The findings in this report are subject to at least three limitations. First, these data apply only to youth aged 13–15 years who attended school and therefore are not representative of all persons in this age group. However, in most countries, the majority of young people aged 13–15 attended regular, private, or technical schools.19 Second, these data apply only to youth who were in school the day the survey was administered and who participated in the survey. School response rates have been high throughout GYTS, and only 21 of 395 survey sites have recorded student response rates less than 80%. Third, findings are based on self-reports from students who may under- or over-report their behaviour and the behaviour of others. Though the extent of potential reporting bias cannot be determined in all countries that participate in GYTS, responses to questions about cigarette smoking and other tobacco use have shown good test-retest reliability in a study of American students.20
Tobacco use and SHS exposure are major contributors to global chronic disease mortality. Findings from the GYTS suggest that projections that tobacco-associated deaths will double over the next decade may be conservative if tobacco use prevalence and widespread SHS exposure among youth remain at current rates.21 In addition to preventing youth from starting to smoke and helping current smokers to quit, this report shows that the global tobacco control community must improve efforts to reduce SHS exposure. Creating smoke-free areas and educating the public about the dangers of SHS will have complementary effects on tobacco control efforts by reducing the social acceptance of tobacco use around non-smokers.22 Ongoing surveillance is necessary to measure progress toward eliminating SHS exposure, track implementation of laws and policies to reduce exposure and enforcement of these measures, and gauge public support for a smoke-free society.

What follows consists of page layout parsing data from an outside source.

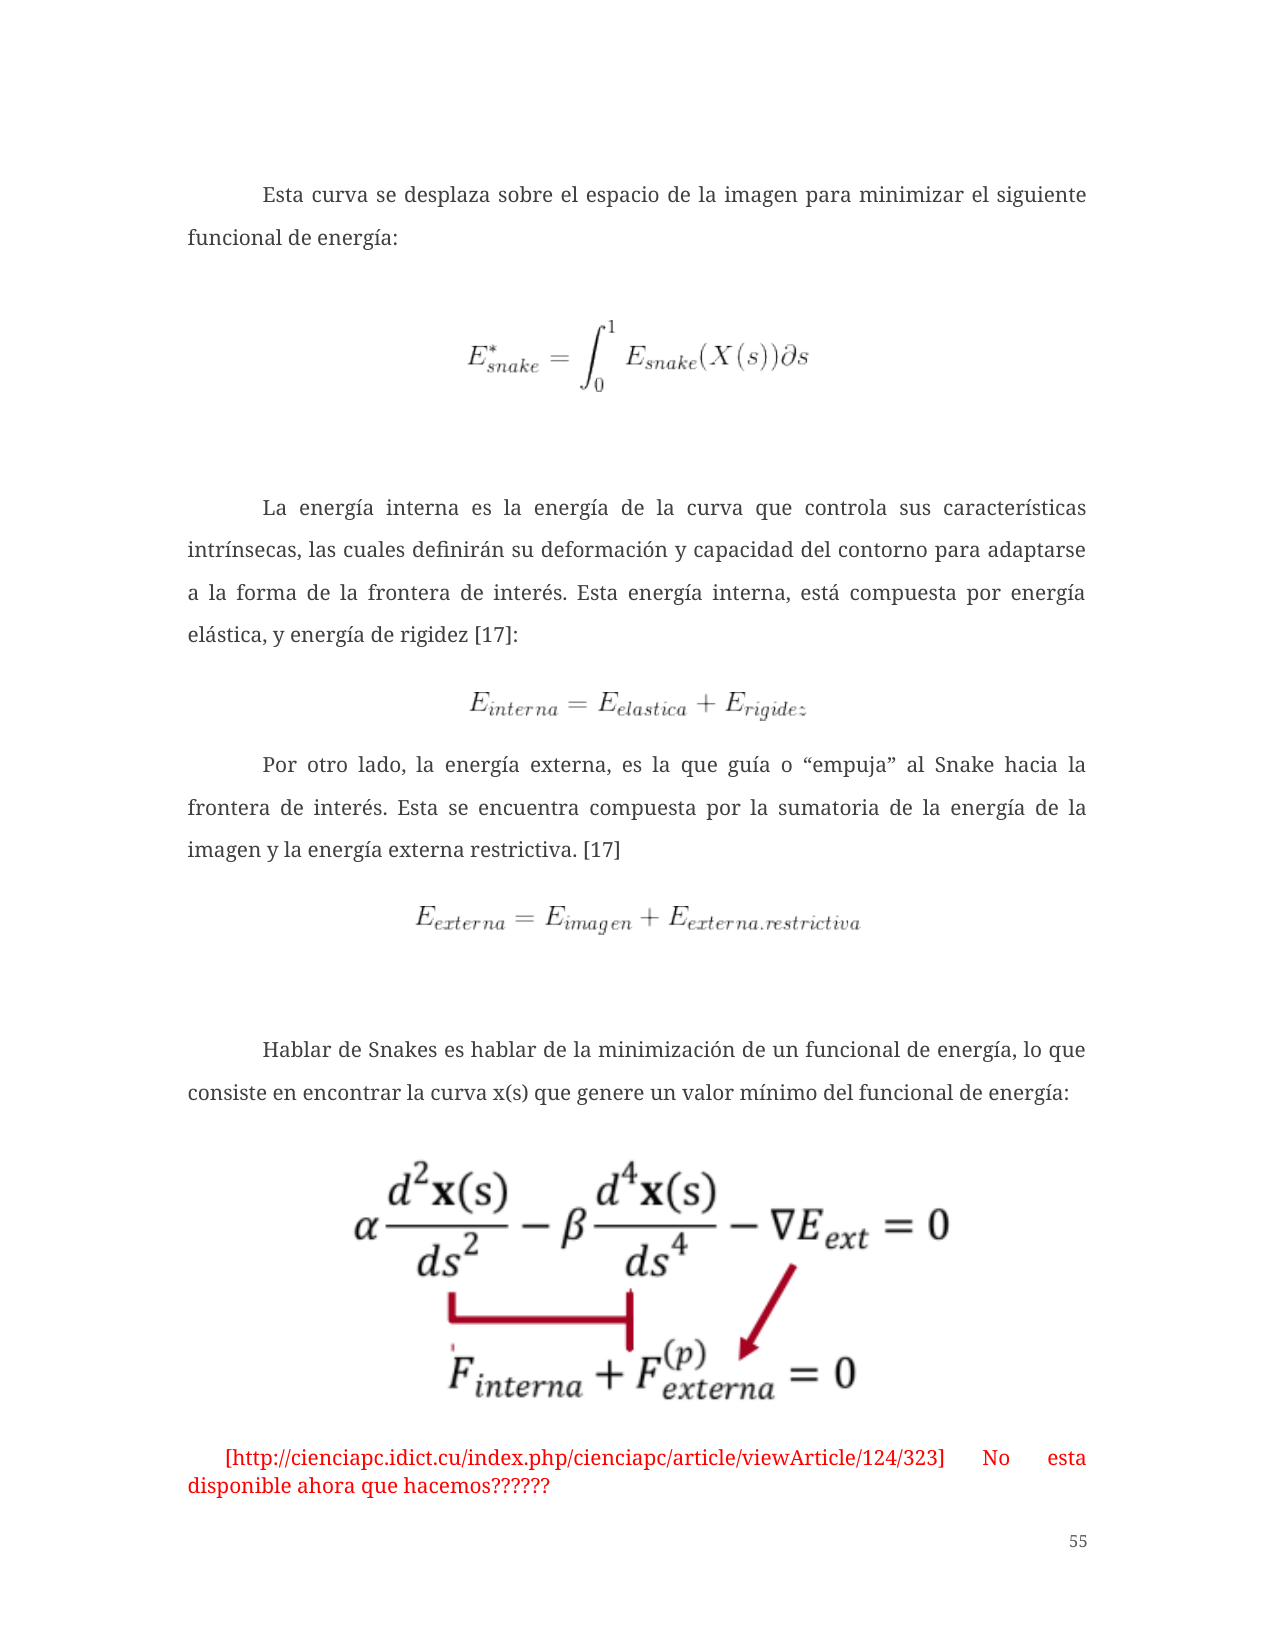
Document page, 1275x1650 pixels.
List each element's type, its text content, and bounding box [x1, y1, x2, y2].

text Esta curva se desplaza sobre el espacio de la imagen para minimizar el siguiente funcional de energía: [187, 180, 1087, 251]
text Por otro lado, la energía externa, es la que guía o “empuja” al Snake hacia la frontera de interés. Esta se encuentra compuesta por la sumatoria de la energía de la imagen y la energía externa restrictiva. [17] [187, 750, 1087, 864]
text [http://cienciapc.idict.cu/index.php/cienciapc/article/viewArticle/124/323] No esta disponible ahora que hacemos?????? [187, 1443, 1087, 1500]
text Hablar de Snakes es hablar de la minimización de un funcional de energía, lo que consiste en encontrar la curva x(s) que genere un valor mínimo del funcional de energía: [187, 1036, 1087, 1107]
picture [466, 320, 809, 392]
picture [414, 906, 861, 935]
picture [319, 1150, 956, 1414]
picture [468, 692, 807, 721]
text La energía interna es la energía de la curva que controla sus características intrínsecas, las cuales definirán su deformación y capacidad del contorno para adaptarse a la forma de la frontera de interés. Esta energía interna, está compuesta por energía elástica, y energía de rigidez [17]: [187, 493, 1087, 649]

GYTS data have shown widespread and strong support among students for bans on smoking in public areas all over the world. Countries should engage this positive public health attitude among youth to promote and enforce smoke-free public places and workplaces.
↵* Notable countries, by WHO Region, that have not completed the GYTS include Canada (Region of the Americas), most countries in Western Europe (European Region), and Australia, Japan, and New Zealand (Western Pacific Region).
↵† The core GYTS questionnaire in Arabic, English, French, and Spanish can be found at: www.cdc.gov/tobacco/global.